» **STORED DATA**
────────────────────────────────────────

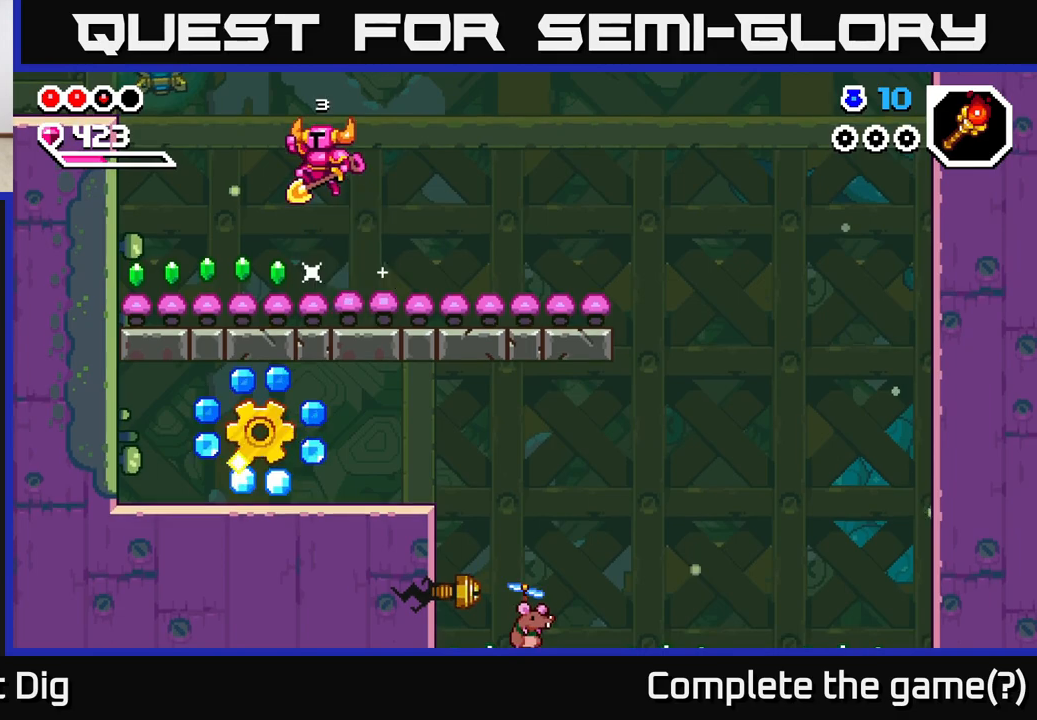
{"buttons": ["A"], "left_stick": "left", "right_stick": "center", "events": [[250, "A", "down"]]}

────────────────────────────────────────

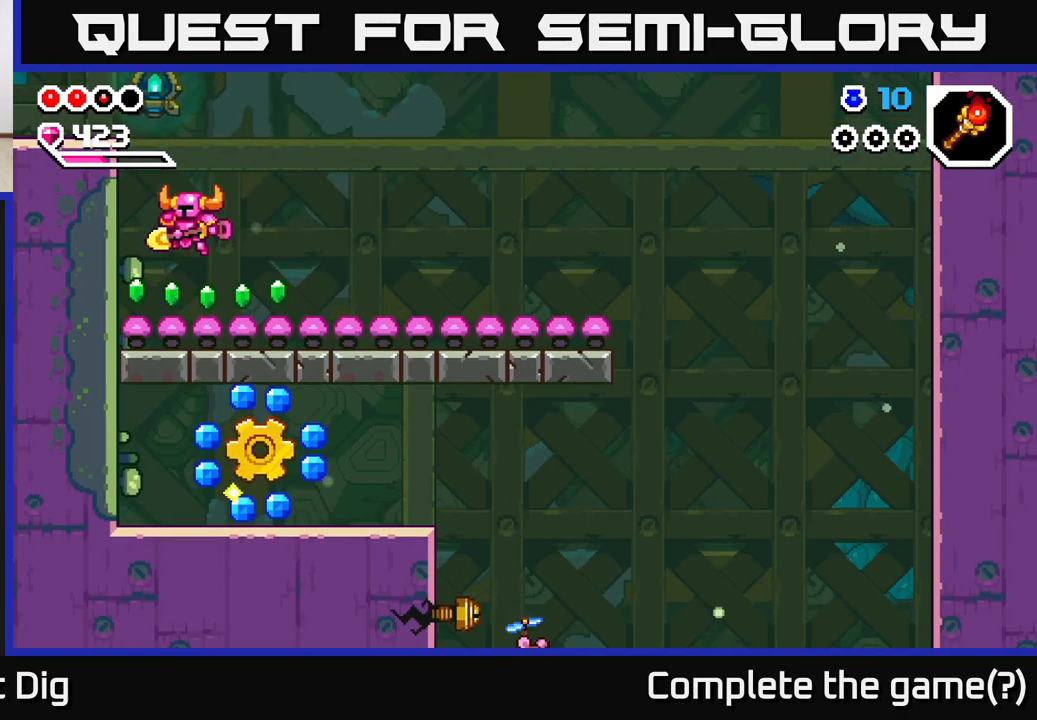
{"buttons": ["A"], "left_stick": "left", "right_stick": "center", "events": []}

────────────────────────────────────────

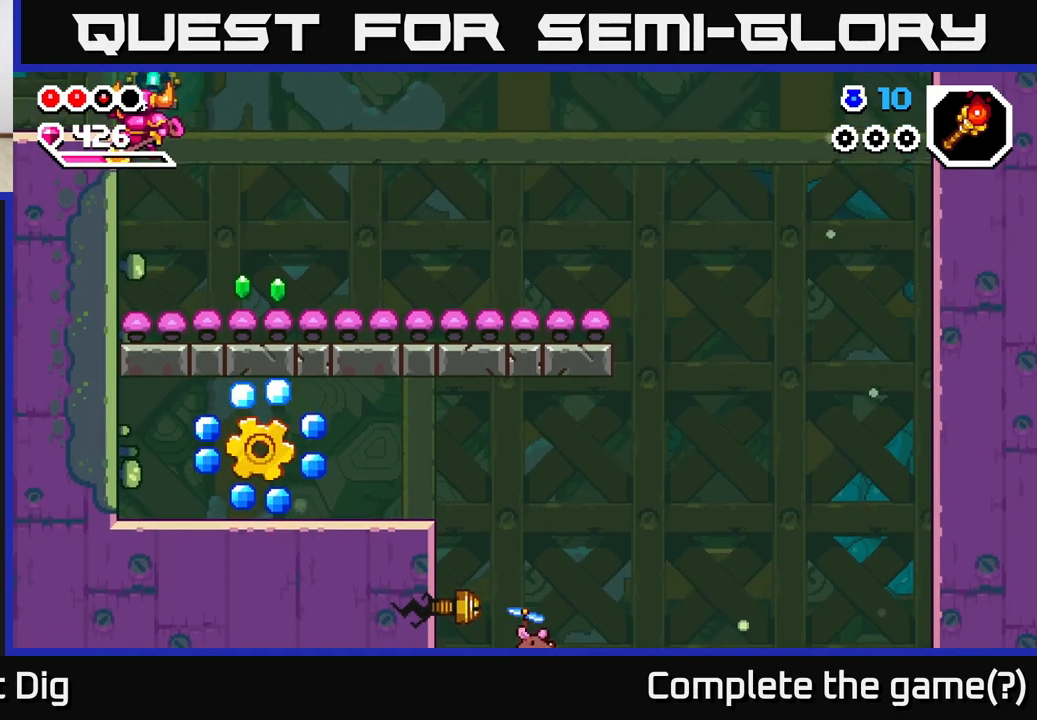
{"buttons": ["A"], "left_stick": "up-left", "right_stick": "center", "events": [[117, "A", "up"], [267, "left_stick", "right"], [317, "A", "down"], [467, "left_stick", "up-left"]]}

────────────────────────────────────────

» **WHAT THE TASK REQUIRES**
Tell how many lines in the material above include the word "down", giving the number only.

» **PROBLEM SOLUTION**
2